Finally, WMI's reliance on Meredith Broadcasting Co. v. United States, 186 Ct. Cl. 1 (1968), is similarly misplaced. There, the Court of Claims found that the value of various television network affiliation contracts “was created largely by plaintiff's vendor having combined them in one ownership, and would all alike have been destroyed by being severed.” Id. at 24. Because of the unique nature of the contracts, the court determined that “an accurate allocation of value among the several classes of intangibles is impossible,” and that the court must therefore “make the broadest kind of estimate.” Id. Here, however, there is no allegation that the rights at issue cannot be severed and valued independently. Indeed, while the Claims Court did not reach the issue, the parties agree that a tax deduction for the branching rights required, as a prerequisite, that those rights had been abandoned. The RAP rights have no such prerequisite. Thus, unlike the rights in Meredith Broadcasting, the rights here are clearly severable, even if calculating the impact of that severance is difficult.

We therefore conclude that the Claims Court did not apply an incorrect legal framework. Notably, our conclusion is consistent with that reached by the Ninth Circuit on virtually identical facts. See WaMu II, 856 F.3d at 725–27.

We next address whether the flaws in Grabowski's valuation were so deficient as to justify a zero cost basis determination for the supervisory mergers and Bowery acquisition.

II. Supervisory Mergers

As described above, the Claims Court found that WMI failed to meet its burden of establishing a cost basis in each of the RAP and branching rights that Home acquired in the supervisory mergers. We review the trial court's factual findings, including its determination of the assets' fair market values, for clear error. See Ark. Game & Fish Comm'n v. United States, 736 F.3d 1364, 1379–80 (Fed. Cir. 2013); Kan. Gas & Elec., 685 F.3d at 1366; Okerlund, 365 F.3d at 1049.

A. RAP Rights

The Claims Court found that it could not assess the value of Home's RAP rights because WMI had mischaracterized the nature of those rights. Claims Court Decision, 130 Fed. Cl. at 691–95. As explained below, the court's findings are not clearly erroneous.

Grabowski valued each RAP right as “a contract[ual] right conveyed to Home by FSLIC” that “allowed Home to treat the goodwill recorded in the transaction as an asset (on a diminishing basis over 40 years) for purposes of meeting regulatory capital requirements.” J.A. 7148. Specifically, he estimated the cost associated with raising and maintaining replacement capital to maintain the hypothetical willing buyer's pre-merger capital level. In other words, Grabowski assumed that Home needed the approval of government regulators to treat the goodwill created by these transactions as an asset subject to amortization over a period of up to forty years. This assumption, however, is flawed.

> Information
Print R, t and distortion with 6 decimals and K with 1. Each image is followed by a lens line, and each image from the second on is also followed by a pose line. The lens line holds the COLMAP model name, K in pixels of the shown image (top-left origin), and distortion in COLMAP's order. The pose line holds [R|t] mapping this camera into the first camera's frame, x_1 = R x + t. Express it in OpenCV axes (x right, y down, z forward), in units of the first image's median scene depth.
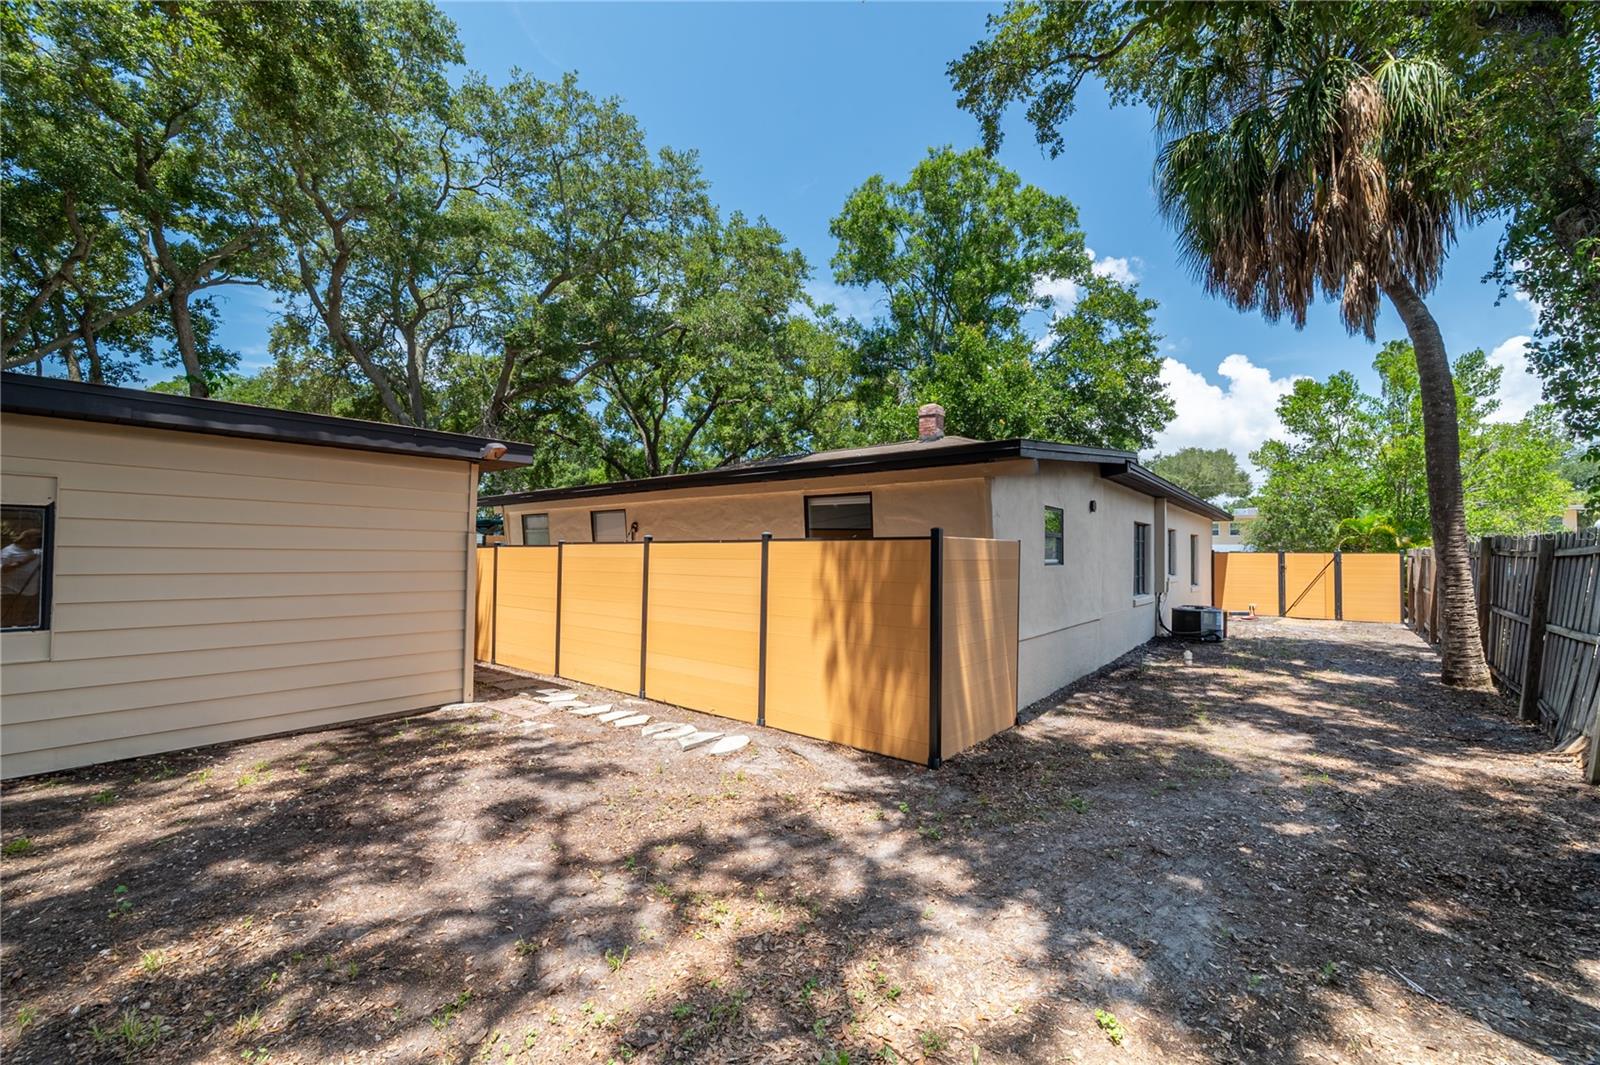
lens RADIAL K [[641.0, 0, 800.0], [0, 641.0, 532.5], [0, 0, 1]] dist [-0.024493, -0.000075]
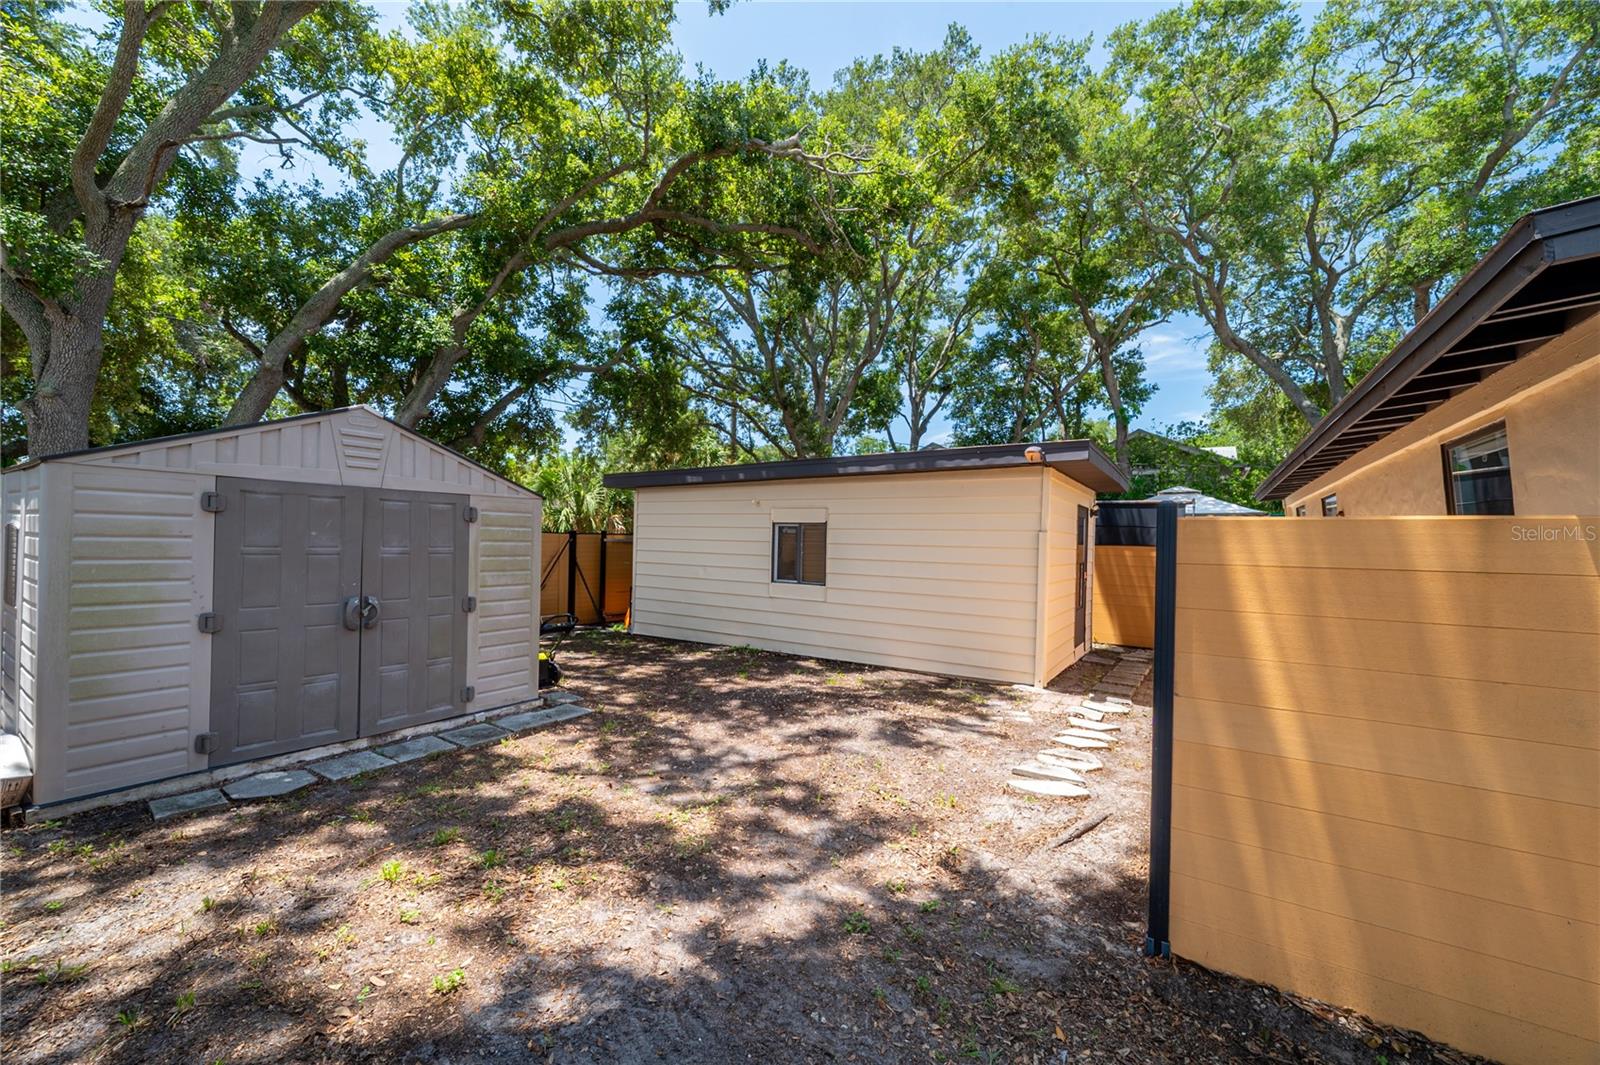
lens RADIAL K [[638.5, 0, 800.0], [0, 638.5, 532.5], [0, 0, 1]] dist [0.002477, 0.000063]
pose [[0.107299, -0.015549, -0.994105, 1.024846], [0.008947, 0.999852, -0.014673, 0.023049], [0.994186, -0.007320, 0.107423, 0.886706]]
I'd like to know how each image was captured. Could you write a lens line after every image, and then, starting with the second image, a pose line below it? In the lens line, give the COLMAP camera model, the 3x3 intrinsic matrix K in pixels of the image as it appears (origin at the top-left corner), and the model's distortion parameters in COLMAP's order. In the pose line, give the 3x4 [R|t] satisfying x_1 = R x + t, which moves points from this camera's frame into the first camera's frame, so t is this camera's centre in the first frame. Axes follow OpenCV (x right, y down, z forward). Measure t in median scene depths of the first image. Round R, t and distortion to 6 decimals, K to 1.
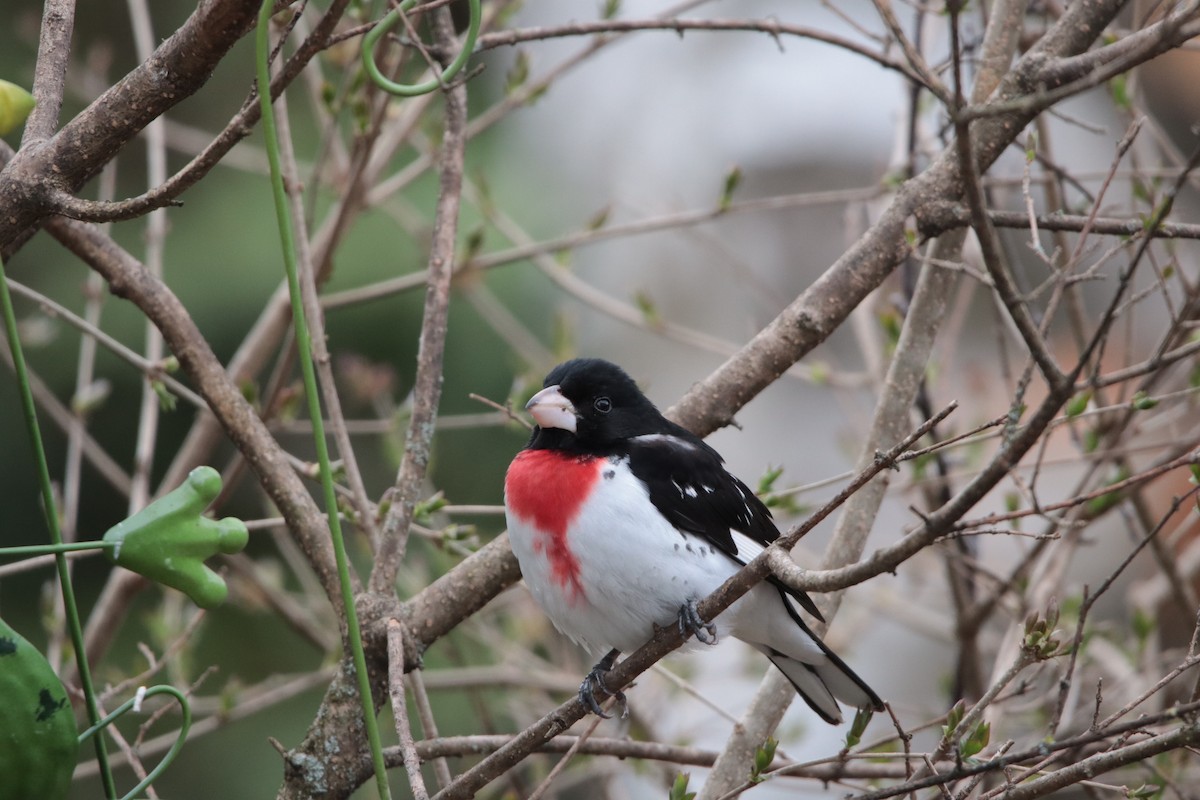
lens RADIAL K [[6969.3, 0, 598.9], [0, 6969.3, 401.8], [0, 0, 1]] dist [0.316468, 0.000000]
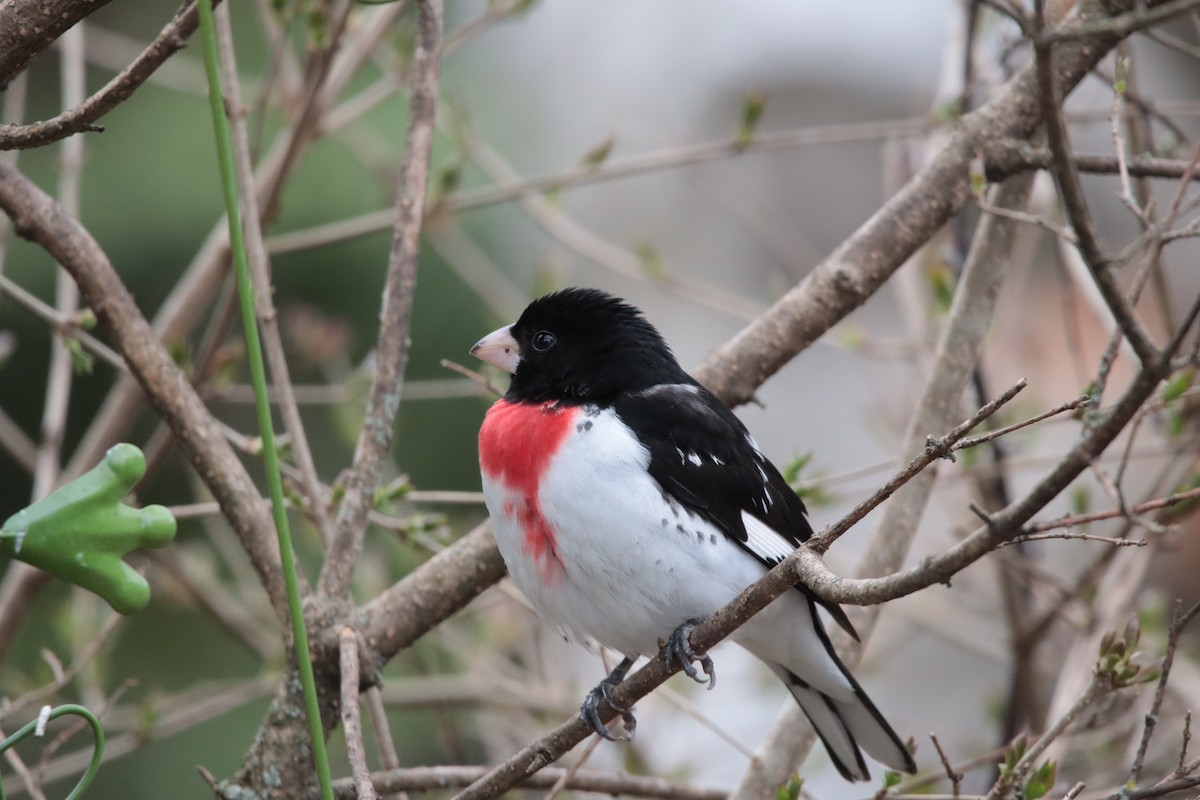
lens RADIAL K [[6969.3, 0, 601.2], [0, 6969.3, 397.3], [0, 0, 1]] dist [0.316468, 0.000000]
pose [[0.999815, 0.015076, 0.011939, -0.009339], [-0.015191, 0.999839, 0.009601, -0.005070], [-0.011793, -0.009780, 0.999883, 0.159433]]
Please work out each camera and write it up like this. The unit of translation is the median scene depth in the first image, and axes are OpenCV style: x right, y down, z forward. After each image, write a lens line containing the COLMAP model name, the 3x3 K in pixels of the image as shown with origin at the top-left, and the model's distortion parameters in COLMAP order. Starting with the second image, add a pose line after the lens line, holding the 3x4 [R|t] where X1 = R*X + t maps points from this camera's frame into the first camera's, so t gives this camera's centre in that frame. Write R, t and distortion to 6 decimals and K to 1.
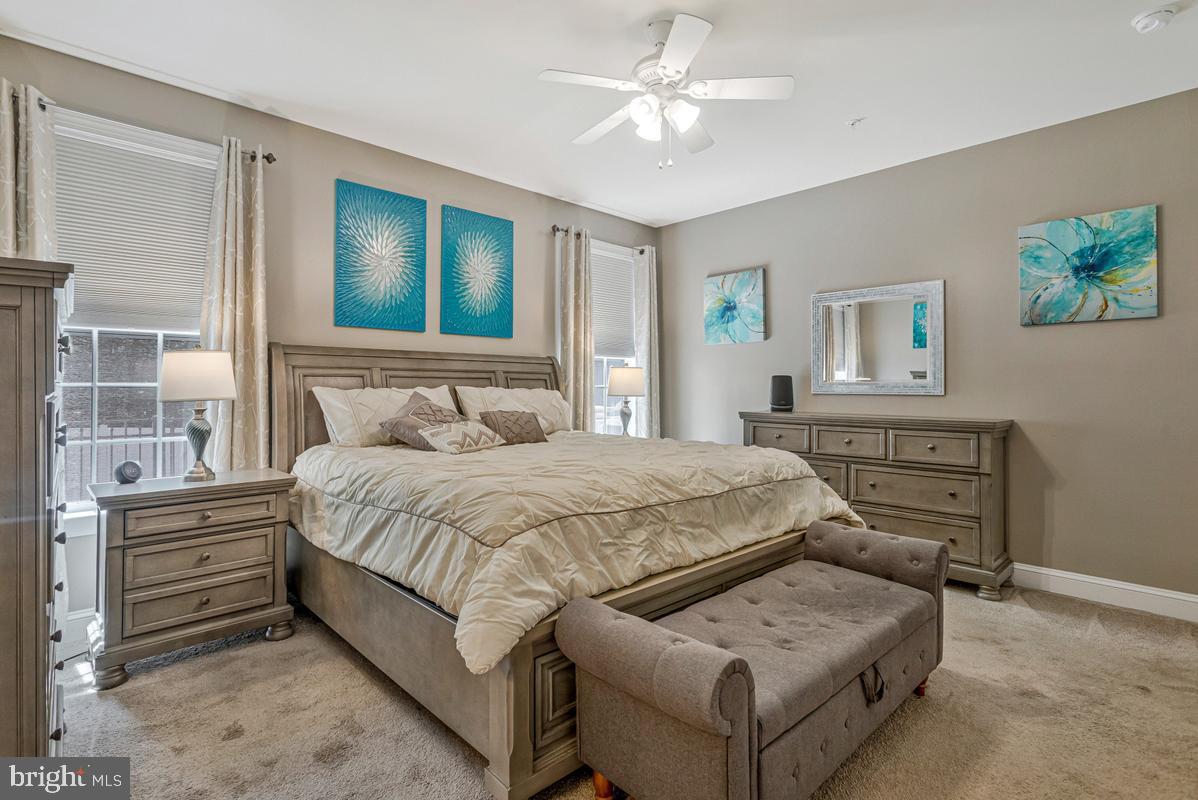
lens RADIAL K [[577.4, 0, 599.2], [0, 577.4, 389.6], [0, 0, 1]] dist [0.000626, 0.000259]
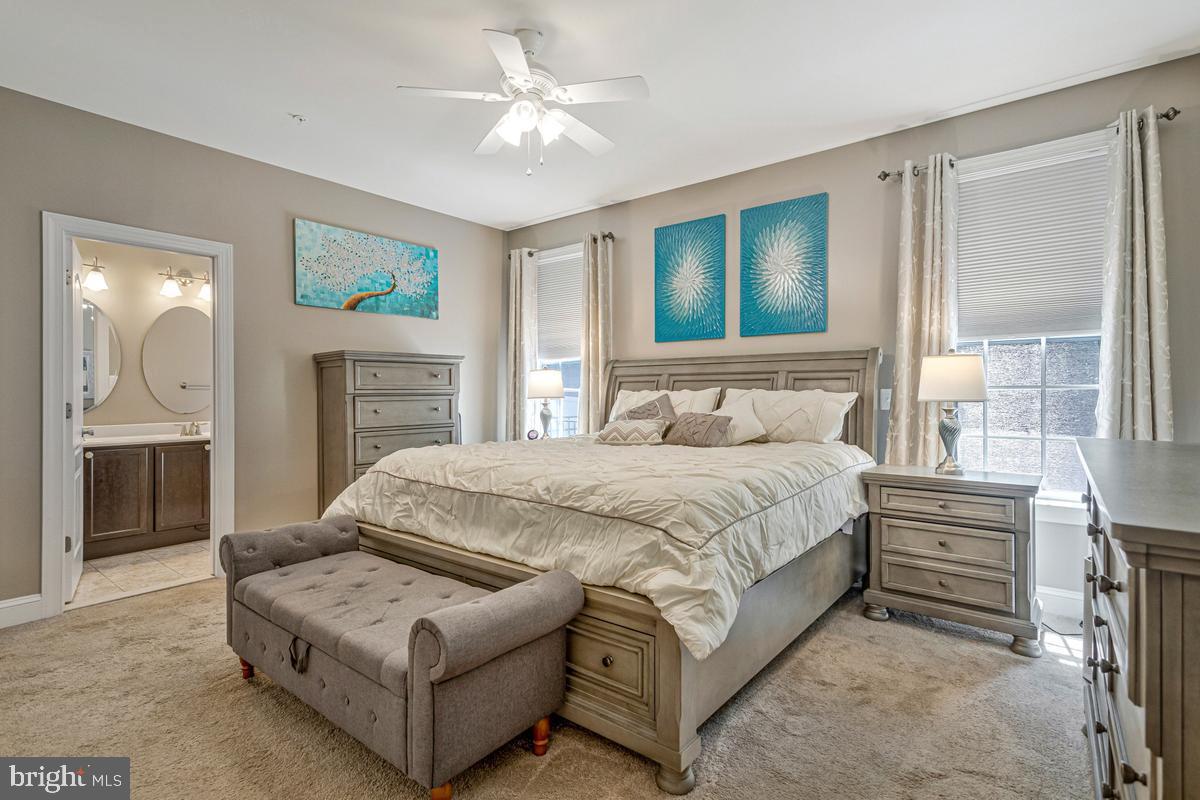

> List of tasks
- A) Reproduce the passage of the court opinion starting with "A. RAP Rights" and going on through "not clearly erroneous.".
- B) According to the court opinion, which circuit reached a conclusion consistent with this court's on virtually identical facts?
- C) Extend the court opinion on the valuation of the RAP and branching rights, beginning right after its final sentence.
The records play no part in what follows.

> Activity answers
- A)
A. RAP Rights

The Claims Court found that it could not assess the value of Home's RAP rights because WMI had mischaracterized the nature of those rights. Claims Court Decision, 130 Fed. Cl. at 691–95. As explained below, the court's findings are not clearly erroneous.

- B) The Ninth Circuit.

- C)
The Claims Court noted that it “is without dispute that the accounting regulations in place at the time of the” supervisory mergers “required that Home use the purchase method of accounting,” which provided for the treatment of goodwill as an asset. Claims Court Decision, 130 Fed. Cl. at 692. The court pointed out, for example, that the Federal Home Loan Bank Board's September 1981 Memorandum R-31b mandated that acquiring thrifts account for the goodwill created by the merger in accordance with GAAP, which, in turn, required thrifts to use the purchase method of accounting to account for supervisory mergers. Id. That method allowed companies to treat goodwill as an asset, and to amortize that goodwill over a period of up to forty years.

Thus, as the Claims Court properly found, the RAP rights Home acquired as part of the supervisory mergers were in the nature of “a guarantee” — i.e., “the right to continue to amortize the goodwill created by these mergers over a period of forty years if the regulations governing the amortization period for goodwill changed in the future.” Id. at 692–93. Grabowski's valuation of the rights as creating a contractual approval to treat goodwill as an asset was therefore predicated on an incorrect interpretation of the nature of those rights, and caused Grabowski to overvalue them.

WMI objects to the Claims Court's interpretation of Memorandum R-31b as having given Home the right to use the purchase method of accounting and to amortize supervisory goodwill. WMI argues that the memorandum simply authorized regulators to approve such amortization upon application by an acquiring thrift. To support that argument, WMI points to the memorandum's reference to an “application from an association requesting approval for a business combination to be accounted for by the purchase method of accounting.” Appellants Br. 42 (quoting J.A. 4361). We disagree. The memorandum provides that accounting for goodwill in accordance with GAAP is acceptable for regulatory purposes. See J.A. 4359 (“Accounting for business combinations involving insured institutions should be in accordance with generally accepted accounting principles (GAAP).”); see also Am. Fed. Bank, FSB v. United States, 62 Fed. Cl. 185, 187 (2004) (noting that Memorandum R-31b “allowed acquiring thrifts to apply the purchase method to account for mergers, such that any excess amount paid by the acquiror over the net fair market value of the assets acquired and liabilities assumed was assigned to 'goodwill' considered as an intangible asset for purposes of regulatory capital”). The “application” referenced in Memorandum R-31b, therefore, reflects the fact that all business combinations were required to obtain regulatory approval, regardless of whether they intended to use the purchase method of accounting or a different method. Claims Court Decision, 130 Fed. Cl. at 693 n.33. “Application” does not refer, as WMI contends, to regulatory approval to use the purchase method of accounting.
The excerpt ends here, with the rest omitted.